▶ **Written request**: Write the next few posts of the forum thread about the decoy shed, picking up after the last post shown.

▶ **Source document**:
# This is all you killer!!



## rnelson5 (Feb 16, 2014)

I couldn't help but to think of you when i saw this!! You gonna have some splainin to do when your wife finds out about those 100 g&h decoys you are planning on adding to that diver spread!!


----------



## king killer delete (Feb 16, 2014)

she will never know. Already got so many decoys all she want is for me to pick them up out of the yard and put them in the decoy shed. Yes I have a decoy shed.


----------



## T-N-T (Feb 16, 2014)

LOL!!!   I feel ya Killer.  My wife doesnt really know whats new "huntin stuff" and whats old.   It better that way aint it?  
Nice work on a dedicated shed by the way!


----------



## king killer delete (Feb 16, 2014)

She bought the shed for me.


----------



## T-N-T (Feb 16, 2014)

Must be love.


----------



## steelshotslayer (Feb 16, 2014)

If you weren't already married I'd say marry her.


----------



## Apache_Mech15 (Feb 16, 2014)

Man wish my wife would buy me a she'd for my hunting g stuff.

▶ **Extracted information**:
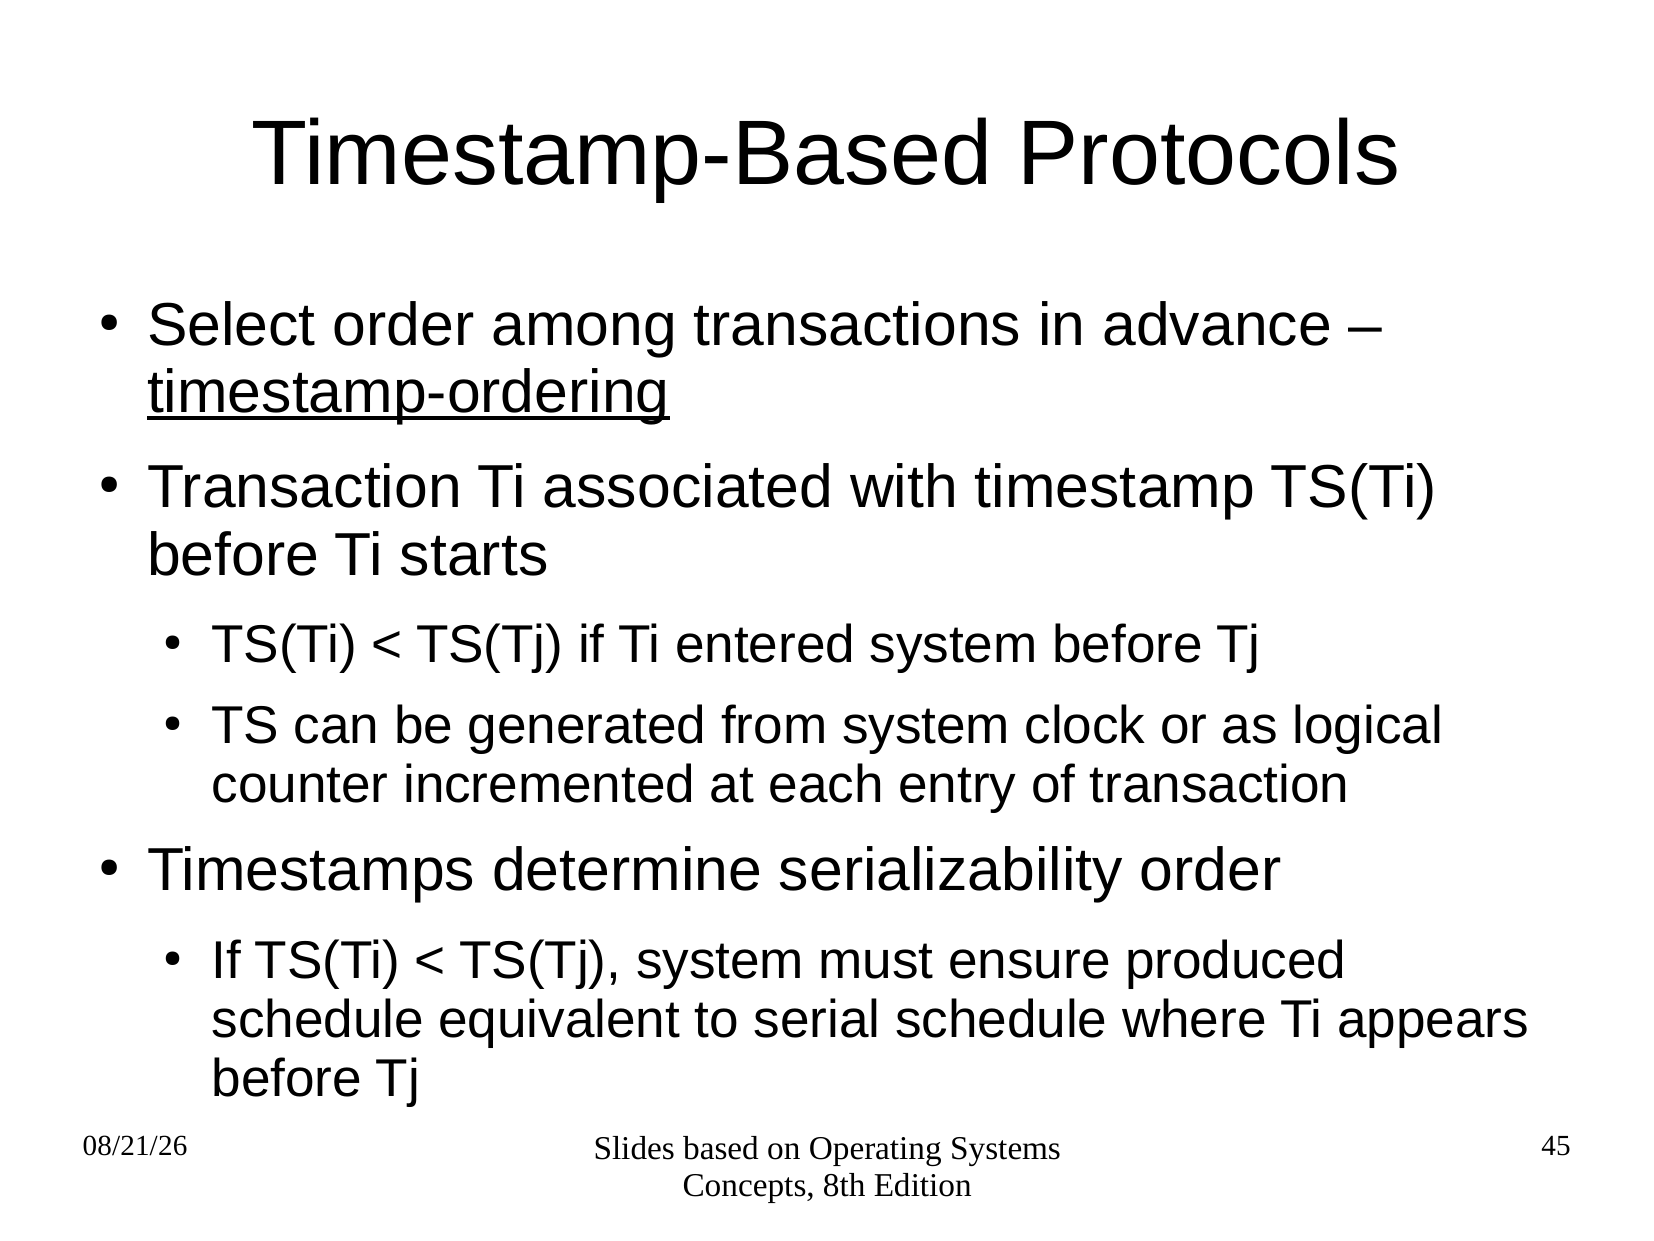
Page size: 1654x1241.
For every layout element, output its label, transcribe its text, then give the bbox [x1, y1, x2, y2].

title Timestamp-Based Protocols [82, 49, 1571, 257]
list Select order among transactions in advance – timestamp-ordering Transaction Ti associated with timestamp TS(Ti) before Ti starts TS(Ti) < TS(Tj) if Ti entered system before Tj TS can be generated from system clock or as logical counter incremented at each entry of transaction Timestamps determine serializability order If TS(Ti) < TS(Tj), system must ensure produced schedule equivalent to serial schedule where Ti appears before Tj [82, 290, 1571, 1109]
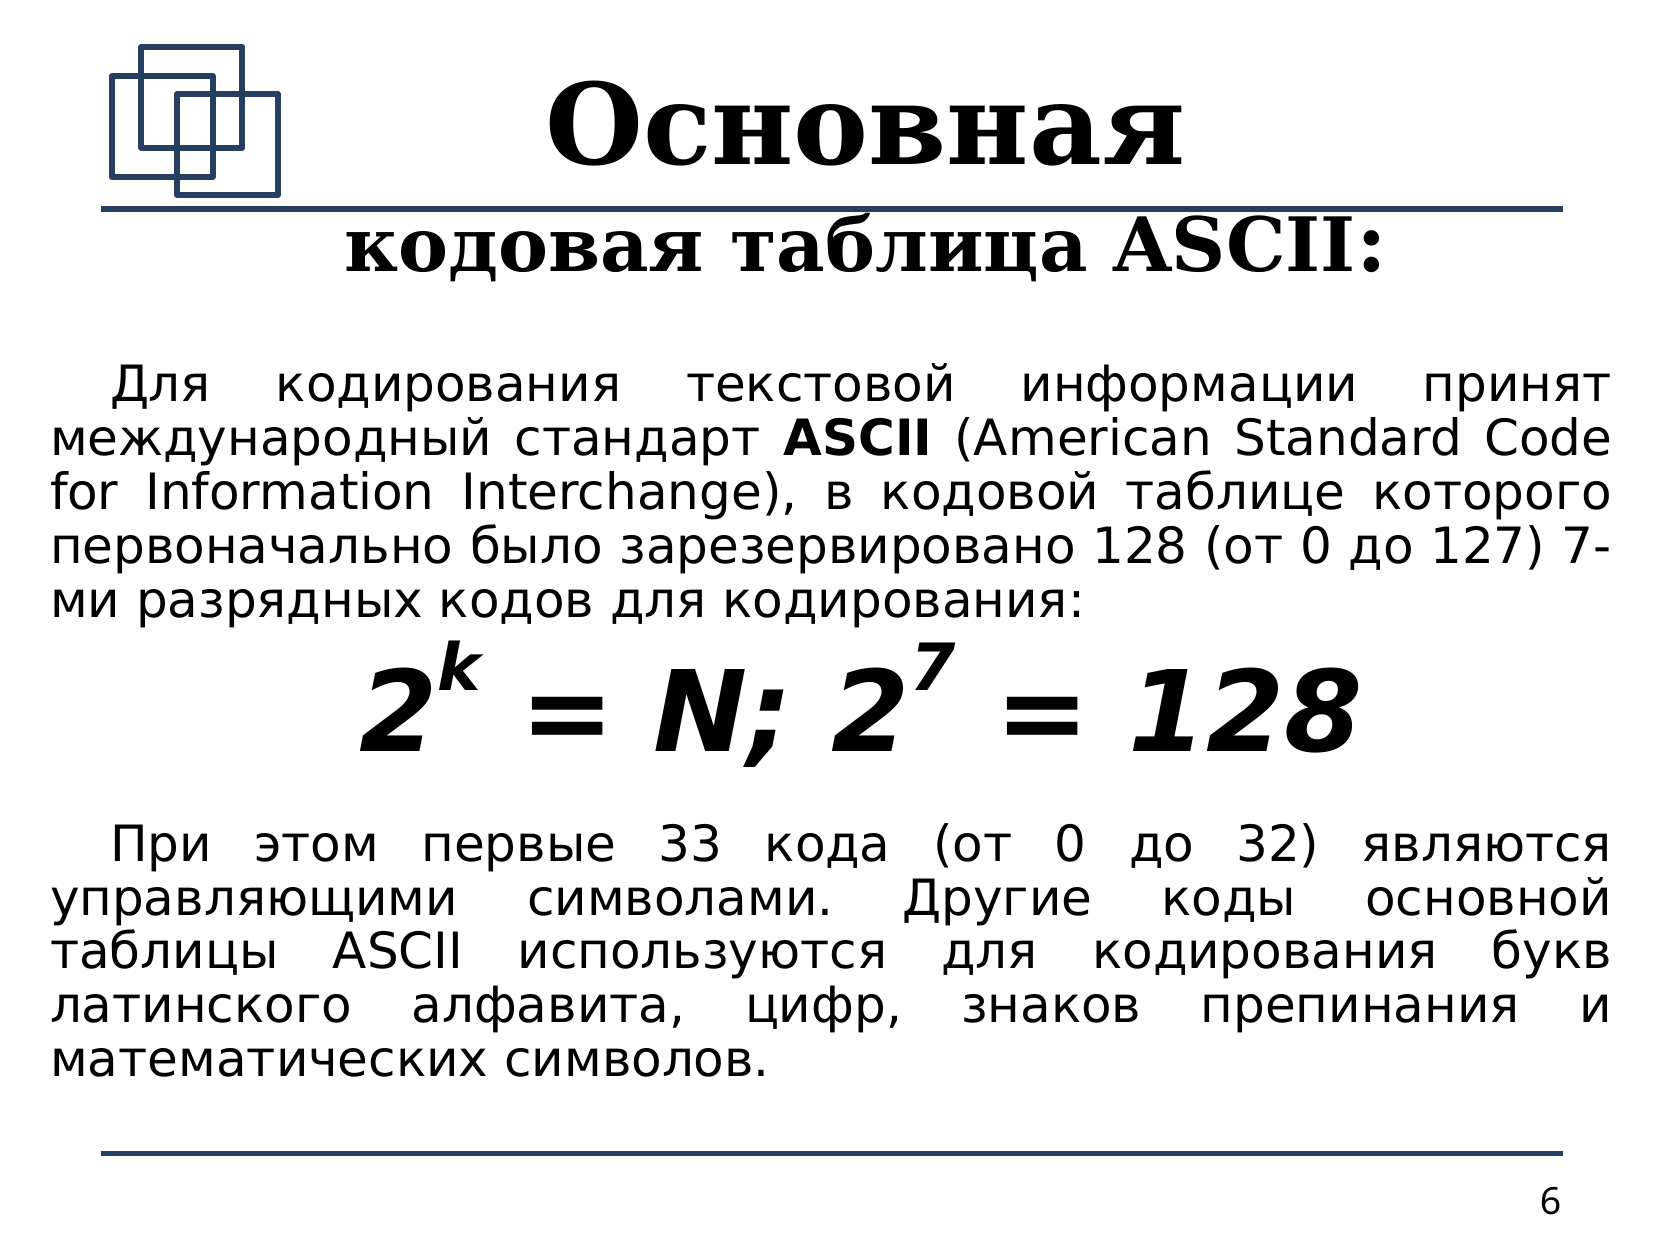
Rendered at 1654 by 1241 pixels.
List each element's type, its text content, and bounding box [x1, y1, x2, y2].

text_box Для кодирования текстовой информации принят международный стандарт ASCII (American Standard Code for Information Interchange), в кодовой таблице которого первоначально было зарезервировано 128 (от 0 до 127) 7-ми разрядных кодов для кодирования: 2k = N; 27 = 128 При этом первые 33 кода (от 0 до 32) являются управляющими символами. Другие коды основной таблицы ASCII используются для кодирования букв латинского алфавита, цифр, знаков препинания и математических символов. [35, 350, 1628, 1172]
title Основная кодовая таблица ASCII: [163, 29, 1569, 306]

▶ **Output below**:
----------



## king killer delete (Feb 17, 2014)

Apache_Mech15 said:


> Man wish my wife would buy me a she'd for my hunting g stuff.


 call me son.


----------



## king killer delete (Feb 17, 2014)

You know nelson luvs me.


----------



## bigkga69 (Feb 17, 2014)

killer elite said:


> she will never know. Already got so many decoys all she want is for me to pick them up out of the yard and put them in the decoy shed. Yes I have a decoy shed.



she wont be finding out about them because I'll be the one dropping them off in the middle of the night!  then I'll be the one in trouble!


----------



## thompsonsz71 (Feb 17, 2014)

You shouldn't need any more dekes with all those in your shed!


----------



## rnelson5 (Feb 17, 2014)

killer elite said:


> You know nelson luvs me.


----------



## king killer delete (Feb 17, 2014)

rnelson5 said:


>


----------



## fish hawk (Feb 17, 2014)

I love the waterfowl forum!!!You guys have a sense of humor


----------



## chase870 (Feb 17, 2014)

I keep mine in a 16 foot enclosed trailer, easier to move around and add decoys to it. Out of sight out of mind ya know


----------



## king killer delete (Feb 24, 2014)

Got me a gallon of flat black paint the other day.


----------



## king killer delete (May 11, 2014)

Just bought another dozen G&H blue Bills Friday


----------



## rnelson5 (May 11, 2014)

Good i know who to call round bout November!!


----------



## king killer delete (May 21, 2014)

Just got my next dozen g and h blue bills


----------



## T-N-T (May 21, 2014)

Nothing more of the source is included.